Mientras tanto, la fibra es un componente importante de una dieta beneficiosa para el metabolismo. Se deben priorizar los alimentos poco procesados, incluidos los frijoles, los cereales integrales, las frutas y verduras y las fuentes de alimentos ricos en fibra natural.
La OMS también recomienda que los adultos consuman al menos 25 g de fibra natural al día.
Por lo tanto, si el objetivo es apoyar la salud hepática y controlar el peso, comer frijoles mungo cocidos y conservar las semillas puede ser más beneficioso que solo beber agua filtrada de frijoles.
Si te gusta beber agua de frijol mungo, puedes cocinar el frijol mungo entero con agua, sin o solo agregando muy poco azúcar. Después de que los frijoles estén blandos, debes comer las semillas enteras en lugar de solo filtrar el agua. Esta es una forma de ayudar a aprovechar mejor las proteínas y la fibra.

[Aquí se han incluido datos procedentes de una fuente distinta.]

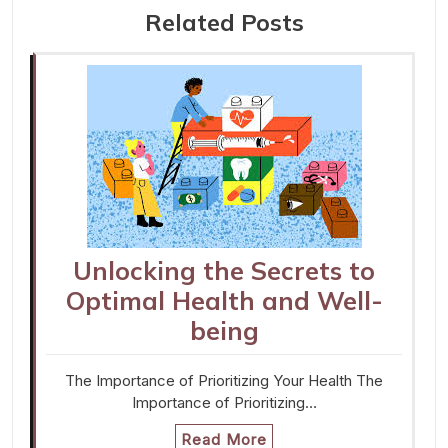
Related Posts
Unlocking the Secrets to
Optimal Health and Well-
being
The Importance of Prioritizing Your Health The
Importance of Prioritizing…
Read More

Por el contrario, el postre de frijol mungo con mucho azúcar, el agua de frijol mungo embotellada con azúcar o la bebida de frijol mungo mezclada con leche condensada no deben considerarse bebidas "para el hígado".
Los niveles altos de azúcar libre pueden aumentar la ingesta total de energía y no son adecuados para personas con sobrepeso o hígado graso.
La OMS recomienda limitar el azúcar libre por debajo del 10% de la energía total diaria y recomienda priorizar los alimentos poco procesados y ricos en nutrientes.
En general, el frijol mungo es un alimento que vale la pena incluir en una dieta saludable, ayudando a que el hígado esté más sano si se usa correctamente.
La forma más razonable de usarlo es cocinar frijoles mungo bajos en azúcar, priorizando comer semillas y combinándolos con una dieta rica en verduras, frutas, cereales integrales, frijoles, limitando el alcohol y los alimentos ultraprocesados.
Para las personas que ya tienen hígado graso o enfermedad hepática, el frijol mungo es solo una parte de la dieta, no sustituye a los medicamentos y los regímenes de tratamiento del médico.